The threat of teacher layoffs has not gone away in the Beaumont Independent School District, but many people say the district has not examined all cost-cutting options.

12News filed a public information request and found out how much BISD spent on meals during board meetings this past year at taxpayer expense. We decided to look into this after a meeting we covered in May. Several board members were meeting with representatives from the teachers' associations.

We found it ironic that the topic was teacher layoffs in order to cut expenses, yet money had been spent on food for a meeting that lasted less than an hour.

So we decided to dig deeper.

It seems board trustees are fans of Tony's Barbecue, having spent more than $2,500 there between August 2013 and May of this year. Twice in the month of October, which is also the month BISD spent the most on board meals, almost $2,000.

12News obtained menus and invoices for the 10-month period that made up the 2013-14 school year by filling out a Freedom of Information request.

We found that at most meetings, BISD did not just feed the seven board members and Superintendent Timothy Chargois, Ed.D, taxpayers footed the bill for 30 people. Each meal ranging in price from $15 to $30 a person.

In our request, we asked the district who was being fed, but we never received that part of the request.

However, a source told us that before Dr. Chargois became superintendent, the superintendent's cabinet began being fed. That was about seven people, and we're told after Chargois took over, he added police officers, who were working the meeting, to the list.
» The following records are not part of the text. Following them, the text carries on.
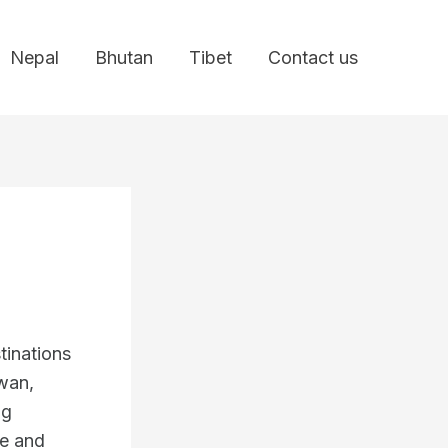
Nepal
Bhutan
Tibet
Contact us
tinations
wan,
ng
ne and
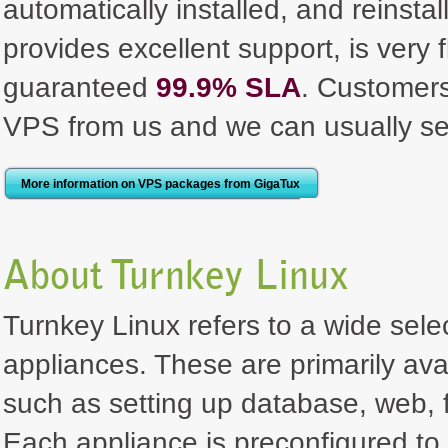
automatically installed, and reinst
provides excellent support, is very 
guaranteed
99.9% SLA
. Customer
VPS from us and we can usually se
More information on VPS packages from GigaTux
About Turnkey Linux
Turnkey Linux refers to a wide selec
appliances. These are primarily ava
such as setting up database, web, f
Each appliance is preconfigured to 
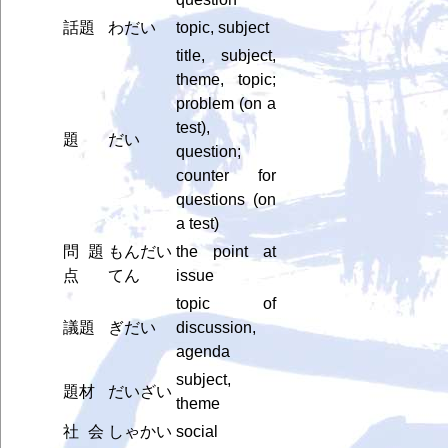
話題
わだい
topic, subject
title, subject,
theme, topic;
problem (on a
test),
題
だい
question;
counter for
questions (on
a test)
問題
もんだい
the point at
点
てん
issue
topic of
議題
ぎだい
discussion,
agenda
subject,
題材
だいざい
theme
社会
しゃかい
social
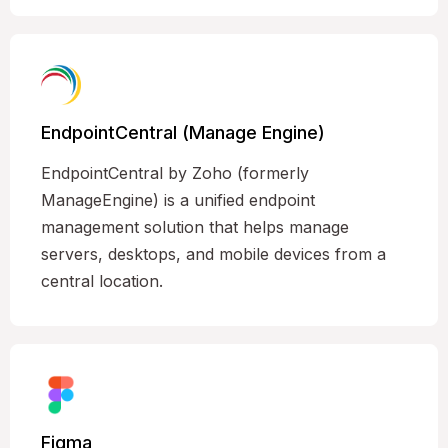
EndpointCentral (Manage Engine)
EndpointCentral by Zoho (formerly
ManageEngine) is a unified endpoint
management solution that helps manage
servers, desktops, and mobile devices from a
central location.
Figma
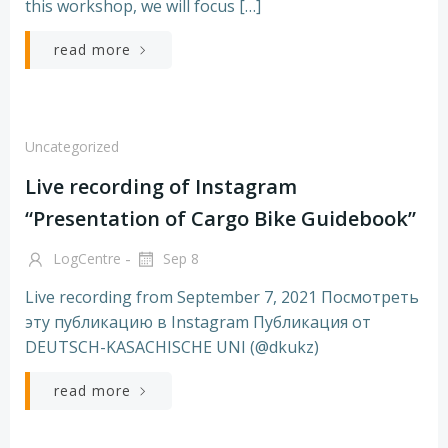
this workshop, we will focus […]
read more
Uncategorized
Live recording of Instagram
“Presentation of Cargo Bike Guidebook”
-
LogCentre
Sep 8
Live recording from September 7, 2021 Посмотреть
эту публикацию в Instagram Публикация от
DEUTSCH-KASACHISCHE UNI (@dkukz)
read more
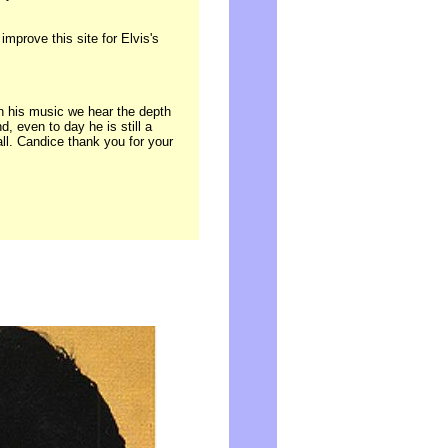
prove this site for Elvis's
 in his music we hear the depth
, even to day he is still a
all. Candice thank you for your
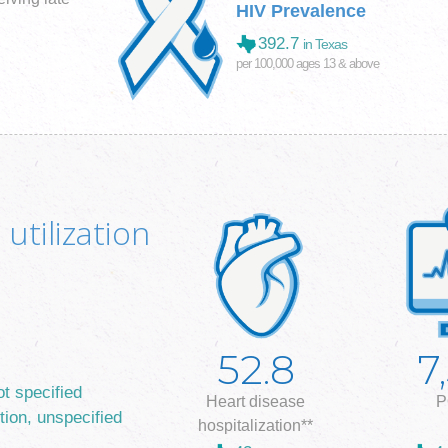
HIV Prevalence
392.7
in Texas
per 100,000 ages 13 & above
utilization
52.8
7
ot specified
Heart disease
P
tion, unspecified
hospitalization**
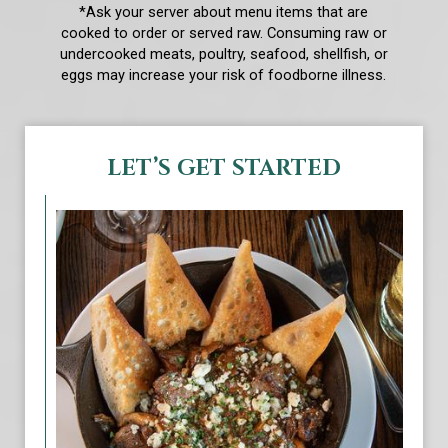
*Ask your server about menu items that are
cooked to order or served raw. Consuming raw or
undercooked meats, poultry, seafood, shellfish, or
eggs may increase your risk of foodborne illness.
LET’S GET STARTED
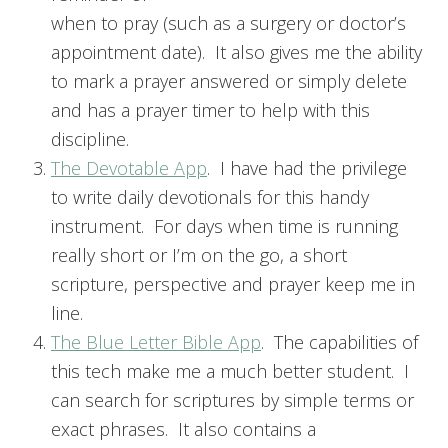
when to pray (such as a surgery or doctor’s
appointment date). It also gives me the ability
to mark a prayer answered or simply delete
and has a prayer timer to help with this
discipline.
The Devotable App
. I have had the privilege
to write daily devotionals for this handy
instrument. For days when time is running
really short or I’m on the go, a short
scripture, perspective and prayer keep me in
line.
The Blue Letter Bible App
. The capabilities of
this tech make me a much better student. I
can search for scriptures by simple terms or
exact phrases. It also contains a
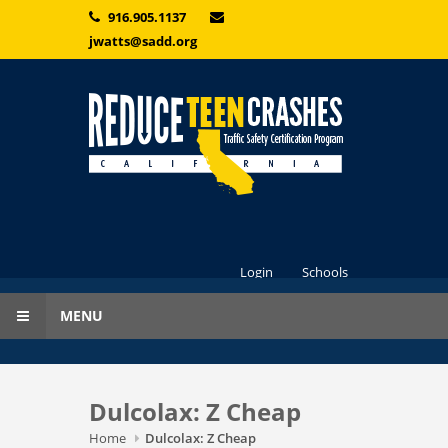
Skip to main content
916.905.1137
jwatts@sadd.org
Login
Schools
MENU
Dulcolax: Z Cheap
Home
Dulcolax: Z Cheap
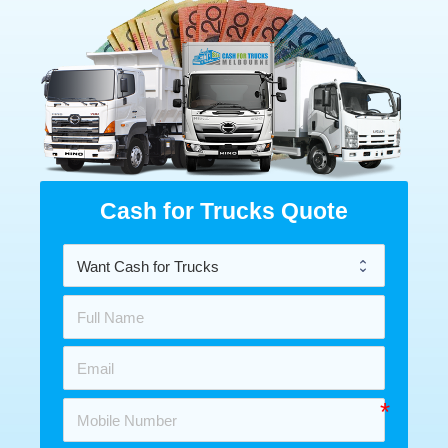
Cash for Trucks Quote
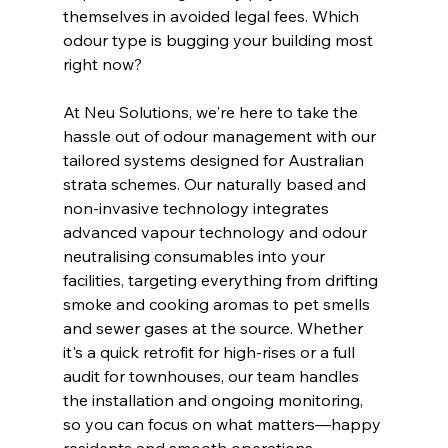
themselves in avoided legal fees. Which 
odour type is bugging your building most 
right now?
At Neu Solutions, we're here to take the 
hassle out of odour management with our 
tailored systems designed for Australian 
strata schemes. Our naturally based and 
non-invasive technology integrates 
advanced vapour technology and odour 
neutralising consumables into your 
facilities, targeting everything from drifting 
smoke and cooking aromas to pet smells 
and sewer gases at the source. Whether 
it's a quick retrofit for high-rises or a full 
audit for townhouses, our team handles 
the installation and ongoing monitoring, 
so you can focus on what matters—happy 
residents and smooth operations.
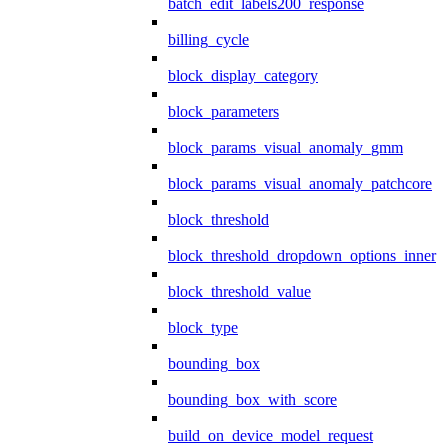
batch_edit_labels200_response
billing_cycle
block_display_category
block_parameters
block_params_visual_anomaly_gmm
block_params_visual_anomaly_patchcore
block_threshold
block_threshold_dropdown_options_inner
block_threshold_value
block_type
bounding_box
bounding_box_with_score
build_on_device_model_request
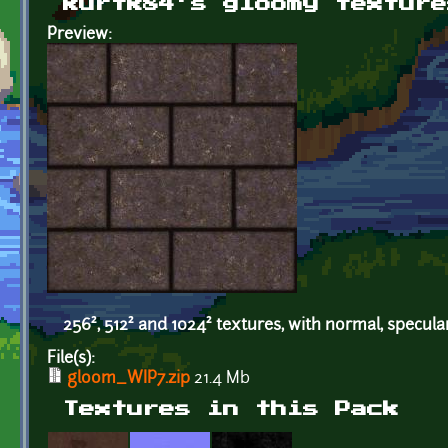
kurtk84's gloomy texture
Preview:
256², 512² and 1024² textures, with normal, specul
File(s):
gloom_WIP7.zip
21.4 Mb
Textures in this Pack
The menus are considered elaborate by those familiar with what's served in other districts.

For the August 15, 2013 board meeting, ribeye steaks were served. The total cost of that meal to taxpayers was $840.

Trustee Gwen Ambers, who is the board president, said, "I don't think that you would call meals that we eat fancy or elaborate."
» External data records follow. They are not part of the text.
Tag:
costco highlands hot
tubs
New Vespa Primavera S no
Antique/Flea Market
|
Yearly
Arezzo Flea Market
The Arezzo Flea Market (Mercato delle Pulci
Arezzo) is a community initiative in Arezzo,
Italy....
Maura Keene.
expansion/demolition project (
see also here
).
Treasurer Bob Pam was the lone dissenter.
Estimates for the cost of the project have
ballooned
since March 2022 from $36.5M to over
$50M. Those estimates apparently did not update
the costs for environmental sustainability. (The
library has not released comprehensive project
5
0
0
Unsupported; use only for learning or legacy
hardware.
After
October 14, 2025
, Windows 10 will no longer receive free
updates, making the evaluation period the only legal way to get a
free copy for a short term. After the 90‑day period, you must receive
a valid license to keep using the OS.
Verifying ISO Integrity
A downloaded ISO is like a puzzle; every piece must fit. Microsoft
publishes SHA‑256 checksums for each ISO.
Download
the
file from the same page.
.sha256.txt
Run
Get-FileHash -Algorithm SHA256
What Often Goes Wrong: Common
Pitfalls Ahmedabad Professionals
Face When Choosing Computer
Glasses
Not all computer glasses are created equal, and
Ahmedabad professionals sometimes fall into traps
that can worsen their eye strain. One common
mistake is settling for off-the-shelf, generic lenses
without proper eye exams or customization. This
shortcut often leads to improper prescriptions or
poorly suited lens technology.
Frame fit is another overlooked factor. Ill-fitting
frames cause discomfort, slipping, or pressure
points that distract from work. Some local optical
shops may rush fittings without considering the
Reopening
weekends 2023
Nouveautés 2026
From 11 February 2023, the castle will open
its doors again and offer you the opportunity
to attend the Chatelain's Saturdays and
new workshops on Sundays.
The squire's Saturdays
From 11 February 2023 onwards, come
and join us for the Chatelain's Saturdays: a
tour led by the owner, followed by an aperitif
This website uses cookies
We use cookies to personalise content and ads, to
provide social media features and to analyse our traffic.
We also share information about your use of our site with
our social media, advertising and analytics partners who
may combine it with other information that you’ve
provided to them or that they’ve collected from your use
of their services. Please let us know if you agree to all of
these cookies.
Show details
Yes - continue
There were also theme dinners. In October, for Hispanic Heritage Month, there were beef and cheese enchiladas and beef fajitas and all the fixings. The cost was $600.

For Black History Month in February, fried chicken and neck bones were on the menu, That meal was $750. The board also celebrated Thanksgiving during their November board meeting, but not just with turkey, fried pork chops were also an option, that was another $750 tab.
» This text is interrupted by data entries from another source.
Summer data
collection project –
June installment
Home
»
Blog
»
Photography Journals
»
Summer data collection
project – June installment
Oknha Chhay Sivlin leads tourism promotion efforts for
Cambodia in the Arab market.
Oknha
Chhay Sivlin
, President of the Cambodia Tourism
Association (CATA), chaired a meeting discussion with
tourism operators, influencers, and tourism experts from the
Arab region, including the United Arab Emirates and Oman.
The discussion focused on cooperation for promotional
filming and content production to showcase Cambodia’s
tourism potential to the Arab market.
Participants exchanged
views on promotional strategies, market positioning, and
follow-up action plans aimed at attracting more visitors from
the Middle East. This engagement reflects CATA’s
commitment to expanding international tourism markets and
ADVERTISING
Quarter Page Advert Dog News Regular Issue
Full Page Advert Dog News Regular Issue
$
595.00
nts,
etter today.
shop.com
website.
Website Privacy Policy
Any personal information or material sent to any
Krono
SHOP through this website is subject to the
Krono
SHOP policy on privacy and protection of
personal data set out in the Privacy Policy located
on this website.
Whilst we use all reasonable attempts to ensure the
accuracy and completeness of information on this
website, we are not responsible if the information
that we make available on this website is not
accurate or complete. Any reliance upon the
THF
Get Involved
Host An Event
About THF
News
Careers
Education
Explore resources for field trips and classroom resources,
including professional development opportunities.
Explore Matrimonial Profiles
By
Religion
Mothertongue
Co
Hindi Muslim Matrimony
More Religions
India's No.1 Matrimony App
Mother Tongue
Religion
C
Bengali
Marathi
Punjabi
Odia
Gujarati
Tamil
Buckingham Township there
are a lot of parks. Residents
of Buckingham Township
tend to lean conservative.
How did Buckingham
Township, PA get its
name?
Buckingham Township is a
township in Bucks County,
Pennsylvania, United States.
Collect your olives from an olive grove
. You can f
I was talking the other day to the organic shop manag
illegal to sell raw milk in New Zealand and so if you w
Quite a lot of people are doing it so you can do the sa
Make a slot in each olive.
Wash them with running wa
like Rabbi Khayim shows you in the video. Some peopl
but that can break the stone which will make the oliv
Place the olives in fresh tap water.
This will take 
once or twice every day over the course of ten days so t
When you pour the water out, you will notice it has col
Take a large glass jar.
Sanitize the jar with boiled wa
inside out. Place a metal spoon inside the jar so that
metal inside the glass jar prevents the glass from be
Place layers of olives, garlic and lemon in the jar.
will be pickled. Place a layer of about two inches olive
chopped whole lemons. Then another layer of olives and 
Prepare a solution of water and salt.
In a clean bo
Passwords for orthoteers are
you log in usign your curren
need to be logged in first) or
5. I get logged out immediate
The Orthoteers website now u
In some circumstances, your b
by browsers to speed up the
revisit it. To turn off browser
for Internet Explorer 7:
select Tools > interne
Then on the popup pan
March also offered board members and option of chicken fried steak and roasted pork loin, and in April, a seafood lovers menu of fried shrimp, fish and shrimp scampi.

In January, the board celebrated itself with a board appreciation reception spending $175 on cookies and punch, then later that evening a board appreciation dinner costing $500, with the main course of chuck roast and more dessert, pound cake with whipped cream and fresh berries.

When we added up the bills on how much the board spent on meeting meals this past school year, the grand total was $14,632.50. But when you add in the $2,742.01 in overtime to prepare the meals, taxpayers paid a total of $17,374.51.

Ambres told us she really doesn't consider this an issue, saying it's only fair to feed people who have been at work all day and heading straight into a meeting.

Ambres said, "That's a little too much under the microscope, I just don't think it's that big a deal for people who have been on the job from seven o'clock in the morning to maybe 11 in the night, and I don't think this is that big a deal."

We did check with other school districts and the cost is not even close.

Port Arthur ISD feeds just its board at meetings at an annual cost of $3,000. Galveston ISD does the same at $2,500 a year. Neither school has labor costs.

And we also checked with Nederland PN-G school districts. They say they feed the board two or three times a year, usually sandwich trays during budget workshops.

We also checked with the Texas Education Agency about board meals. Spokeswoman DeEtta Culbertson told us it's really a local issue up to the individual districts.

But she also said, "The TEA is working very diligently. It's very important to get our board of managers into the Beaumont ISD, so that they can get a lot of issues resolved and get the district to where it's the pride of the community."

Culbertson also told us that the TEA doesn't provide meals for state board of education meetings.